* [原文段落]
------------------------------------------------
在开始实战之前，我们先聊聊为什么选 StructBERT 这个模型。市面上情感分析的模型不少，但真正适合实时弹幕分析的，需要满足几个关键条件：

2.1 速度快，响应及时

弹幕是实时滚动的，分析速度必须够快。StructBERT 的 base 版本在保证准确率的同时，推理速度相当不错，单条文本分析通常在几十毫秒内完成，完全能满足实时需求。

2.2 准确率高，理解到位

中文的情感表达很微妙，有时候字面意思和实际情感完全相反（比如'你可真行'可能是夸奖也可能是讽刺）。StructBERT 基于百度的预训练，对中文的语言结构和上下文有很好的理解能力，能准确识别这些复杂的情感。

2.3 轻量级，部署简单

模型文件大小适中，不需要特别高的硬件配置，普通的云服务器就能跑起来。这对于大多数中小团队来说，部署成本可控。

2.4 三分类，够用就好

StructBERT 将情感分为三类：正面、负面、中性。对于弹幕分析来说，这个分类粒度刚刚好——太细了反而增加复杂度，太粗了又不够用。

下面这个表格对比了几种常见的情感分析方案：

方案类型	优点	缺点	适合场景
规则匹配	速度快、规则可控	覆盖不全、无法理解复杂表达	简单关键词过滤
传统机器学习	可解释性强	特征工程复杂、准确率有限	结构化文本分析
深度学习大模型	准确率高、理解深入	速度慢、资源消耗大	深度内容分析
StructBERT（本文方案）	速度快、准确率适中、部署简单	分类粒度较粗	实时弹幕分析

从对比可以看出，StructBERT 在速度、准确率和部署成本之间找到了一个很好的平衡点，特别适合我们这种需要实时处理大量短文本的场景。

3. 环境准备：5 分钟快速部署情感分析服务

好了，理论说完了，咱们直接上手。首先你需要把 StructBERT 情感分析服务跑起来。别担心，整个过程很简单，跟着步骤走就行。

3.1 基础环境检查

确保你的服务器或本地环境满足以下要求：

操作系统：Linux（推荐 Ubuntu 18.04+）或 macOS
Python 版本：3.7-3.9（3.8 最稳定）
内存：至少 4GB（处理大量弹幕时建议 8GB+）
磁盘空间：2GB 以上空闲空间

3.2 一键部署脚本

#!/bin/bash 
echo "开始部署 StructBERT 情感分析服务..."
echo "======================================"
# 1. 创建项目目录
mkdir -p ~/nlp_structbert_sentiment
cd ~/nlp_structbert_sentiment
echo "步骤 1：创建虚拟环境..."
python3 -m venv venv
source venv/bin/activate
echo "步骤 2：安装依赖包..."
pip install torch==1.10.0 --index-url https://download.pytorch.org/whl/cpu
pip install transformers==4.18.0
pip install flask==2.1.0
pip install gradio==3.4.1
pip install pandas==1.4.2
pip install supervisor==4.2.4
echo "步骤 3：下载模型文件..."
# 创建模型目录
mkdir -p models
cd models
# 下载 StructBERT 模型（这里以 Hugging Face 模型为例）
# 如果你有百度官方的模型文件，可以直接放到这个目录
echo "正在下载模型文件，这可能需要几分钟..."
# 实际部署时，你需要从百度 AI 开放平台或 Hugging Face 获取模型
# 这里先创建一个示例配置文件
cat > config.json << 'EOF'
{
 "model_type": "bert",
 "hidden_size": 768,
 "num_hidden_layers": 12,
 "num_attention_heads": 12,
 "vocab_size": 21128,
 "type_vocab_size": 2,
 "max_position_embeddings": 512
}
EOF
echo "步骤 4：创建 WebUI 应用..."
------------------------------------------------
* [数据摘录]
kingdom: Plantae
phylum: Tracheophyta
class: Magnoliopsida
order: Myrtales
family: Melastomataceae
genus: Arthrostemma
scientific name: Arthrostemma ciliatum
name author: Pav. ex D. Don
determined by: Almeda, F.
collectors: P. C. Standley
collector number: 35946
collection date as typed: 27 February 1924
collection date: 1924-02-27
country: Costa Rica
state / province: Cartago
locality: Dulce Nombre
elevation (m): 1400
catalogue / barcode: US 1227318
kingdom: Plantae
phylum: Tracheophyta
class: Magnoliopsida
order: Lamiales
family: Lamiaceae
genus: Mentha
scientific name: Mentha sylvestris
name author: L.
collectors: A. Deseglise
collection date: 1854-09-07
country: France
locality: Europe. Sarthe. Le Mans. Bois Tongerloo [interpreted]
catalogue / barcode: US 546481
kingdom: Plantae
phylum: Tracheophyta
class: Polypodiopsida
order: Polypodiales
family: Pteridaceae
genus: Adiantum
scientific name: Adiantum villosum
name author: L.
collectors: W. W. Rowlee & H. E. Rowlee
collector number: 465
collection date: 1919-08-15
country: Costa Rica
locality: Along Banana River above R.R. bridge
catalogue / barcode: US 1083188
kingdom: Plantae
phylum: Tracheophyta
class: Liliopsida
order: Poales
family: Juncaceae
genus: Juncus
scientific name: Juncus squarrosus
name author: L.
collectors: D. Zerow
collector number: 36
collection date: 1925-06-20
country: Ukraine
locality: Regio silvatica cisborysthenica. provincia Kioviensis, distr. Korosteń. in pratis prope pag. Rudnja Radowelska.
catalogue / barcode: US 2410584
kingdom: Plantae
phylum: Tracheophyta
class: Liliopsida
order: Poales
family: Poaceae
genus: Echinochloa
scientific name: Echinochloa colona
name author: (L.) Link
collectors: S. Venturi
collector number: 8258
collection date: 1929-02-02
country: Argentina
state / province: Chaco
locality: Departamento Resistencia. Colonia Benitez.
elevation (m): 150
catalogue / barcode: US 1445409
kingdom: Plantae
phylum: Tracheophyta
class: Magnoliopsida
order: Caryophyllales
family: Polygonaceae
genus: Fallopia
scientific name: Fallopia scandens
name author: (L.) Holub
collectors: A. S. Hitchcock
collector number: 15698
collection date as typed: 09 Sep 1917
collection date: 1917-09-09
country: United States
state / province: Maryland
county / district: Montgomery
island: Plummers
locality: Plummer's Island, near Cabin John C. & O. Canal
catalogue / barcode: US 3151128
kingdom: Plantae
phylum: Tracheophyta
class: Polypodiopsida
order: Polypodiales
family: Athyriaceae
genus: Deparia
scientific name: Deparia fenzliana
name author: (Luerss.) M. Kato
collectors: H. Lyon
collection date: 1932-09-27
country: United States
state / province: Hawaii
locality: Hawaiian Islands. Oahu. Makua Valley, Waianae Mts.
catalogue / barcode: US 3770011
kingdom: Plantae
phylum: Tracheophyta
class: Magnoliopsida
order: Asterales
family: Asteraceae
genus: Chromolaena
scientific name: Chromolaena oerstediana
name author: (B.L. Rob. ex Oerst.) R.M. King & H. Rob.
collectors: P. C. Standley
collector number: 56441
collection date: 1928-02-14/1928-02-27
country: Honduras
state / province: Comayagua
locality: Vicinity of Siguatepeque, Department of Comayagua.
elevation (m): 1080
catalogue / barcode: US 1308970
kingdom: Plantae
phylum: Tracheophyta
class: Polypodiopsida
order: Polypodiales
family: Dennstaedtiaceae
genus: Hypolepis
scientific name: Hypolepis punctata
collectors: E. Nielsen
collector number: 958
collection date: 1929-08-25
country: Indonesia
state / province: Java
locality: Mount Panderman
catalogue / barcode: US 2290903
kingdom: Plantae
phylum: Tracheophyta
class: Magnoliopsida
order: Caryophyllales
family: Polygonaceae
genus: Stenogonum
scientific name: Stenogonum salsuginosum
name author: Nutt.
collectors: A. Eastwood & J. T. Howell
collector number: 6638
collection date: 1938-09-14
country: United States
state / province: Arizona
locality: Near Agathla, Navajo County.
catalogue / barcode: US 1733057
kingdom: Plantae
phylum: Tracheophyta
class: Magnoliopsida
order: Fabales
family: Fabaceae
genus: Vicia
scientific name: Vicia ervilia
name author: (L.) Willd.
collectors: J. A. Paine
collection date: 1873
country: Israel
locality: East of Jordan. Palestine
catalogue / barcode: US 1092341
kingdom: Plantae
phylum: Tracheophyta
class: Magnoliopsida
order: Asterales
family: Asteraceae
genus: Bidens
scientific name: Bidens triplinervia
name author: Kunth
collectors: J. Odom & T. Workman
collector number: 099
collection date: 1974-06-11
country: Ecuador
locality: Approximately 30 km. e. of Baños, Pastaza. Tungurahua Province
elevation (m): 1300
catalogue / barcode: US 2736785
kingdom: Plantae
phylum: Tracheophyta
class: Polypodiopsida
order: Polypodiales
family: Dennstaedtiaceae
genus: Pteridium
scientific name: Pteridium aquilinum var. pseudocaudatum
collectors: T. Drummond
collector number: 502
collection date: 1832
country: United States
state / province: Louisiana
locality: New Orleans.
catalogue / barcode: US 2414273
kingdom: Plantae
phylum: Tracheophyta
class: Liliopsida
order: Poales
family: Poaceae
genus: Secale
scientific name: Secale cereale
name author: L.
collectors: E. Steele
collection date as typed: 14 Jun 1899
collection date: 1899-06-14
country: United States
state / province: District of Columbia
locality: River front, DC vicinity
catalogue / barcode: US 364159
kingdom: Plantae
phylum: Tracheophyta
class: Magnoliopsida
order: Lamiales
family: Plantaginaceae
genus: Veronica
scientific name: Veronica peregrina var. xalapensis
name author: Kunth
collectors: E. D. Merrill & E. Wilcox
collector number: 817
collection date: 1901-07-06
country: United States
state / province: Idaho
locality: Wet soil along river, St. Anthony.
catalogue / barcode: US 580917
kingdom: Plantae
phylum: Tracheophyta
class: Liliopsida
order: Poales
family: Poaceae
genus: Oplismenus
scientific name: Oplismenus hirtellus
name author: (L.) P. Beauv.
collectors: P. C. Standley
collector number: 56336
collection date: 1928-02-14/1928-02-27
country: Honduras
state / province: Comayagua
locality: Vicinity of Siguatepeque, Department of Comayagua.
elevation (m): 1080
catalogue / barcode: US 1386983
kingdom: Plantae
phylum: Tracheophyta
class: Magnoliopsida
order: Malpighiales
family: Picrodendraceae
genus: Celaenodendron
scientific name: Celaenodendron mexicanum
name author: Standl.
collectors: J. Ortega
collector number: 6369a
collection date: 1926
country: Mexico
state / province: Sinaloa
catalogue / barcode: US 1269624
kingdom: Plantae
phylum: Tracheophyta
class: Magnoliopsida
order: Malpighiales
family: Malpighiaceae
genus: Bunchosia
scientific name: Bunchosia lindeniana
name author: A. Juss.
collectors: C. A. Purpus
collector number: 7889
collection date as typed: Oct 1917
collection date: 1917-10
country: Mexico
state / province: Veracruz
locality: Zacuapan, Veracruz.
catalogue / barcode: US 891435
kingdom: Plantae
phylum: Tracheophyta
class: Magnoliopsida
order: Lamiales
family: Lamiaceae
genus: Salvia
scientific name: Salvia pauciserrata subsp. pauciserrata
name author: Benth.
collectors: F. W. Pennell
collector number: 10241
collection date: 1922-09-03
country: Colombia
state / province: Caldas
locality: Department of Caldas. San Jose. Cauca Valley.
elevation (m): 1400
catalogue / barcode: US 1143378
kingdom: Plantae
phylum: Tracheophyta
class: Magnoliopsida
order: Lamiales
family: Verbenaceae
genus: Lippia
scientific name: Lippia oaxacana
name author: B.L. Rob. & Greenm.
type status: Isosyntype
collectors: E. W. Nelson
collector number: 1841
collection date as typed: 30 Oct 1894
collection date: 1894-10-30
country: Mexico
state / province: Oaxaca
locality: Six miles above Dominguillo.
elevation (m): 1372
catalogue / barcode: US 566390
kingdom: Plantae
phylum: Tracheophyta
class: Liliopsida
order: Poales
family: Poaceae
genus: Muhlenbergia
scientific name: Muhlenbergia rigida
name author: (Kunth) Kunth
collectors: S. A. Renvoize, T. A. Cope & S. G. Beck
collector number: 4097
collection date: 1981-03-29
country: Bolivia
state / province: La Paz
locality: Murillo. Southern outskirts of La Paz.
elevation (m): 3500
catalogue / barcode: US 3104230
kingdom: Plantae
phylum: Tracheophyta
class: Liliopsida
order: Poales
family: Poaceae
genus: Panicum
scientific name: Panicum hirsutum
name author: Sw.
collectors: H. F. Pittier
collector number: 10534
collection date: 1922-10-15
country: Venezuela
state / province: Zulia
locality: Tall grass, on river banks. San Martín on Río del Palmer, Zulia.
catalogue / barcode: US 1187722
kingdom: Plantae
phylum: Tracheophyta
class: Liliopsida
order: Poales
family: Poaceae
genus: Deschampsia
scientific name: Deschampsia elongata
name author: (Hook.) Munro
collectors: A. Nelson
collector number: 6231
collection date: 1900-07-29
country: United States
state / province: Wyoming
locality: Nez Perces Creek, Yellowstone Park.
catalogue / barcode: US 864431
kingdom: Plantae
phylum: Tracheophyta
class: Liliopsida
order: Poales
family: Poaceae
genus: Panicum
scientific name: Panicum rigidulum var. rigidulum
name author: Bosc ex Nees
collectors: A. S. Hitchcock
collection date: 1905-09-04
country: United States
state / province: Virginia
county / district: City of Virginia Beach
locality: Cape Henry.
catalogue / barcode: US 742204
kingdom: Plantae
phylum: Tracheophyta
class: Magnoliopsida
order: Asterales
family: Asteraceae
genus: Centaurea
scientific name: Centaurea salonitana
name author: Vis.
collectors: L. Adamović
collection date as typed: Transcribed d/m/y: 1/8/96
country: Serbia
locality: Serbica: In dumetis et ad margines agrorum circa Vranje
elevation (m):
------------------------------------------------
* [任务说明] 请接着这篇介绍用 StructBERT 分析弹幕情感的文章，从最后一行之后往下续写。 上面的数据在这里用不到。

* [回答]
cd ~/nlp_structbert_sentiment
cat > webui.py << 'EOF'
import gradio as gr
import pandas as pd
from transformers import BertTokenizer, BertForSequenceClassification
import torch
import json

# 加载模型和分词器
print("正在加载模型...")
model_path = "./models"
tokenizer = BertTokenizer.from_pretrained(model_path)
model = BertForSequenceClassification.from_pretrained(model_path)
model.eval()

# 情感标签
labels = ["负面", "中性", "正面"]

def analyze_sentiment(text):
    """分析单条文本情感"""
    inputs = tokenizer(text, return_tensors="pt", truncation=True, max_length=128)
    with torch.no_grad():
        outputs = model(**inputs)
        probabilities = torch.nn.functional.softmax(outputs.logits, dim=-1)
        pred_label = torch.argmax(probabilities, dim=-1).item()
        confidence = probabilities[0][pred_label].item()
        result = {
            "text": text,
            "sentiment": labels[pred_label],
            "confidence": round(confidence, 4),
            "probabilities": {
                "负面": round(probabilities[0][0].item(), 4),
                "中性": round(probabilities[0][1].item(), 4),
                "正面": round(probabilities[0][2].item(), 4)
            }
        }
        return result

def batch_analyze(texts):
    """批量分析情感"""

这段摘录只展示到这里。